Grigori Abidor?s family
This is a picture of my husband Grigori Abidor?s family. From left to right are my husband's mother Maria Abidor, nee Golovanevskaya, his younger sister Beba, Grigori, his older sister Golda and his father Moisey Abidor. The photo was taken in Goloskovo, Odessa region, in 1925.
My future husband, Grigori Abidor, was a 2nd-year student of the Heat Engineering Faculty at Odessa Industrial College. Grigori had come to Odessa from Khmelnitskiy. Grigori and two other students rented a room from a janitor on the 1st floor in our house. We met by chance and began to see each other. Less than a year later Grigori proposed to me and I agreed to be his wife. I got married in 1940 after finishing my 1st year at Odessa Medical University. We didn't have a wedding party. We just had a civil ceremony at a registry office.
Grigori was born in Goloskovo in 1919. His Jewish name was Gersh. His father Moisey Abidor, born in 1890, was a joiner. His mother Maria Abidor, nee Golovanevskaya, born in 1894, was a dressmaker and worked at home. Her father Mendel Golovanevski was a blacksmith and my mother-in-law worked at her father's forge before she got married. Maria was a tall and very strong woman. My husband's family wasn't religious. Apart from Grigori, they also had two daughters. Golda, the older one, was born in 1917 and Beba, the younger one, in 1926. In the 1930s their family moved to Khmelnitskiy. Grigori finished secondary school there and left to study in Odessa.

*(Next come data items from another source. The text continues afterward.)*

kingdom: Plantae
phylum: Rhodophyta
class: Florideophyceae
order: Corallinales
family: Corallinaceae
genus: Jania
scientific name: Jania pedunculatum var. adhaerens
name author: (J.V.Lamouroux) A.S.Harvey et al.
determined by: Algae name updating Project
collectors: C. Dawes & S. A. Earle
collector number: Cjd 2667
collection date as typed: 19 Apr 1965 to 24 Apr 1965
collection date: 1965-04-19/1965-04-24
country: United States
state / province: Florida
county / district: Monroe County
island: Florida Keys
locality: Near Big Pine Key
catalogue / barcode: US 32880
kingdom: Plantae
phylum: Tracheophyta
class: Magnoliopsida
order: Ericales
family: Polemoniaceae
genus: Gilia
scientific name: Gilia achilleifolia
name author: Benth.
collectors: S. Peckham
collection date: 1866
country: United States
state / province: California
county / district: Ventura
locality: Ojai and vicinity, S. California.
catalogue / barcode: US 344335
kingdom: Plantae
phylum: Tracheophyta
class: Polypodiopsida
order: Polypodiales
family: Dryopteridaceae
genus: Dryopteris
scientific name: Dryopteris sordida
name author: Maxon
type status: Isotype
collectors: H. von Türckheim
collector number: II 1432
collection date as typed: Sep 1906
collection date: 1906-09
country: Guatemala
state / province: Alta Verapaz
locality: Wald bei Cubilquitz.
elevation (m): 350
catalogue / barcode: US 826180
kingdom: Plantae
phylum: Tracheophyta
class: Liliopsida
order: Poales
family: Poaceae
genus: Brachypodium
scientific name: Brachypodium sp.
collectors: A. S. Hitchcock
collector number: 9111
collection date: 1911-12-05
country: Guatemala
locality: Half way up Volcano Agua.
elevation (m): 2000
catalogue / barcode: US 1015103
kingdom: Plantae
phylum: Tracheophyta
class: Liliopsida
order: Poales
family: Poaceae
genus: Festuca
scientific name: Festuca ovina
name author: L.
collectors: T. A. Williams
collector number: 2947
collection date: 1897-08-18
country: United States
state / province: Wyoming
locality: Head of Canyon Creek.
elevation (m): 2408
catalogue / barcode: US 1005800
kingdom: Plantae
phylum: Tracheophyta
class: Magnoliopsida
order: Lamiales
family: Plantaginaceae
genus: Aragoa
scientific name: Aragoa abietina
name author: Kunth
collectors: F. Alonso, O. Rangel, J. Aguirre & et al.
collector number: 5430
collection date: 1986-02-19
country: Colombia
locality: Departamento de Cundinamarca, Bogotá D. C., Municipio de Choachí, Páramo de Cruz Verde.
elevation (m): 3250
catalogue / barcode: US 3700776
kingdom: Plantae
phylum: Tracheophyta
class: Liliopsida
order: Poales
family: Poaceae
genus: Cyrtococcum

My husband and I shared our room with my mother and sister. We partitioned off a corner of the room with a curtain and that was our first dwelling. We were poor, but we were used to it. My husband and I received a stipend that we shared with my mother and sister. My father sent me monthly allowances keeping his promise to support me while I studied at the Medical University. Grigori had additional earnings by unloading railcars at the railway station at night. Many students made extra money with that kind of work.